◆ What to work on ◆
Could you reproduce the entries exactly, omitting every picture?

◆ Listed records ◆
---

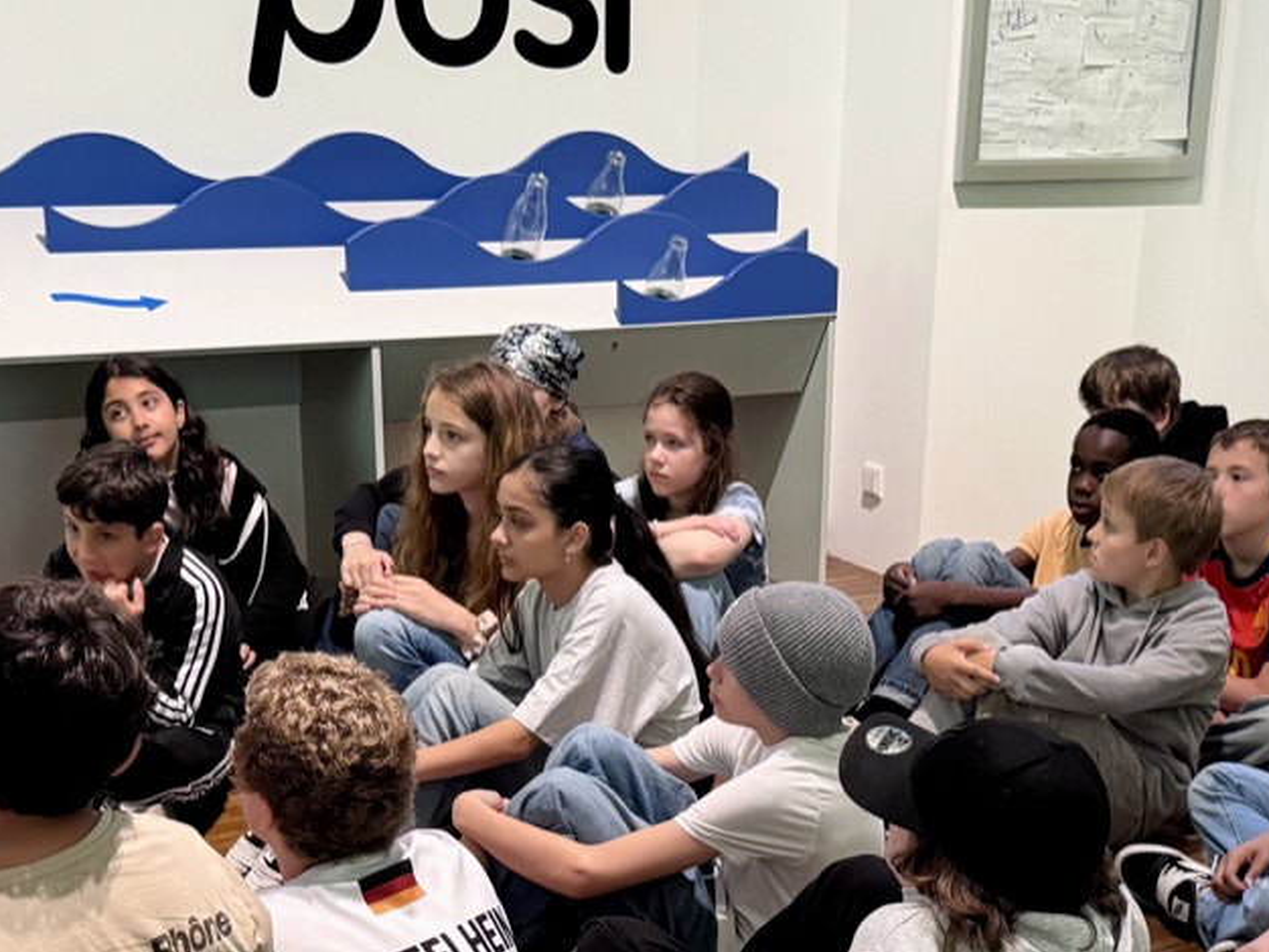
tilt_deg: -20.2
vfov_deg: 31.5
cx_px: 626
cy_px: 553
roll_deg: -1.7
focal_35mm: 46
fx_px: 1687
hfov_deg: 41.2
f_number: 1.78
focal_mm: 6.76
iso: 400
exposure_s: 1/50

---

◆ Response to the task ◆
tilt_deg: -20.2
vfov_deg: 31.5
cx_px: 626
cy_px: 553
roll_deg: -1.7
focal_35mm: 46
fx_px: 1687
hfov_deg: 41.2
f_number: 1.78
focal_mm: 6.76
iso: 400
exposure_s: 1/50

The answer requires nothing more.